OK.....在S.K.I.N.表演前兩天我才剛從東京回到了洛杉磯.我要從洛杉磯機場直接去我的錄音室,有很多關於我在製作的電影原聲帶的會面,以及為了表演而練習打鼓.


第二天我們在Long Beach Arena有樂隊綵排,但是在這綵排前後我要再次回去我的錄音室(因著交通關係,這些場地大概相距2小時的車程).

所以我在表演之前一晚根本沒有時間睡覺.


好吧我猜我應該說第一場S.K.I.N.的現場表演做的不錯,細想我們只花了最少的綵排時間,以及團員做的非常好...

...但我的頭腦有點模糊....不是因為我在表演之前沒有睡好幾天了...


我希望我可以看多一點點所有人的臉(觀眾的)...而且我應該有更加多破壞樂鼓的環節...哈哈哈哈...

我不是很清楚的知道我在說的是什麼....但是...是的.....那是我自從X-Japan Last Live之後第一次在台上的打鼓表演....


我不知道為什麼但就在我開始在Long Beach的台上打鼓的同時,有很多很多的回憶開始在我腦海中掠過...

不要誤會我....跟那些出色得令人震驚的團員一起表演真的令我非常興奮,但是我開始感到一點傷感,而且有好幾次眼淚在我眼眶打轉,模糊了我的視線....非常奇怪...

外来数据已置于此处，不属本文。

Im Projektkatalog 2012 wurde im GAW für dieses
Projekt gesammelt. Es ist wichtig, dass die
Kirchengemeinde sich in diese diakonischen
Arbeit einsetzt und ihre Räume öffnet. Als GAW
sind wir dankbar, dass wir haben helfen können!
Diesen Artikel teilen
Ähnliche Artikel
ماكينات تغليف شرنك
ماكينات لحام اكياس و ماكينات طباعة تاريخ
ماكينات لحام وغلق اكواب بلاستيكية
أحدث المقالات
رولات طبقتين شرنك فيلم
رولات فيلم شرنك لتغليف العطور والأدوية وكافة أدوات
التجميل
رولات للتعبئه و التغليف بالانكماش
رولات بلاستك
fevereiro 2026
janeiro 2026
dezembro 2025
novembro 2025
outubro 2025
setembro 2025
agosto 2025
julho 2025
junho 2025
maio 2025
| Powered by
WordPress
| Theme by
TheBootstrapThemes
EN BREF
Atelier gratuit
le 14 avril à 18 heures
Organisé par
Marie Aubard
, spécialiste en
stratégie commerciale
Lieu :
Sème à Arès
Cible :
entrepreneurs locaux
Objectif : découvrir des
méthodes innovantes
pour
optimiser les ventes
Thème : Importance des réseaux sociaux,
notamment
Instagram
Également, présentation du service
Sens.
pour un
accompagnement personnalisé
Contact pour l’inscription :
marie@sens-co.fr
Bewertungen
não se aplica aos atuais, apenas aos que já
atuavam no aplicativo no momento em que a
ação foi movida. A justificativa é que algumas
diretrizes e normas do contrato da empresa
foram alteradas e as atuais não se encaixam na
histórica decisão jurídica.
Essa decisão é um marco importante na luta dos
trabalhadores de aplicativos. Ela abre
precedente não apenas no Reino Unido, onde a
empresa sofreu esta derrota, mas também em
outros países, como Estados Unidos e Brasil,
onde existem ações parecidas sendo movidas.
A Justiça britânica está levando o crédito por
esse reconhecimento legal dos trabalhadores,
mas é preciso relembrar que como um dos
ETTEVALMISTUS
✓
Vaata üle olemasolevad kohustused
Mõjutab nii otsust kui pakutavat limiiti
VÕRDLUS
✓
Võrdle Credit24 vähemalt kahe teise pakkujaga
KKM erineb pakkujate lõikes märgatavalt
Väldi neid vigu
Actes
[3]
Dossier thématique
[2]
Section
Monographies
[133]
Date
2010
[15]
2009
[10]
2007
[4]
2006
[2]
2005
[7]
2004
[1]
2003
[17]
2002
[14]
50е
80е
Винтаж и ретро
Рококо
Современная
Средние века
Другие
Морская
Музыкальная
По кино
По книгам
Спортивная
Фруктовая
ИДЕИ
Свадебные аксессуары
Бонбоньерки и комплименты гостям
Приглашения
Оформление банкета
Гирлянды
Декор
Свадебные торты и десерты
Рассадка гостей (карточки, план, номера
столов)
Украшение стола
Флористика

我不認為我已經克服了過去X-Japan的回憶所帶來的傷感...


但是與此同時我發覺自己像是找到了一個生存的地方....除了在那黑暗的錄音室之中.

在舞台上....與你們一起呼吸....而且與你們的心跳同步跳躍....

我不知道我應該延續多久,可以延續多久....但是我再次找到了一個地方...一個屬於我的地方.


我渴望去感受那聲音


我渴望去感受你們的呼吸


我渴望去感受你們的心跳


我渴望去感受你們的呼叫


更多更多....


我愛你們,

YOSHIKI


PS
我全心的向所有S.K.I.N.的團員們,工作人員們,以及支持我們的歌迷致意.
多謝!!!!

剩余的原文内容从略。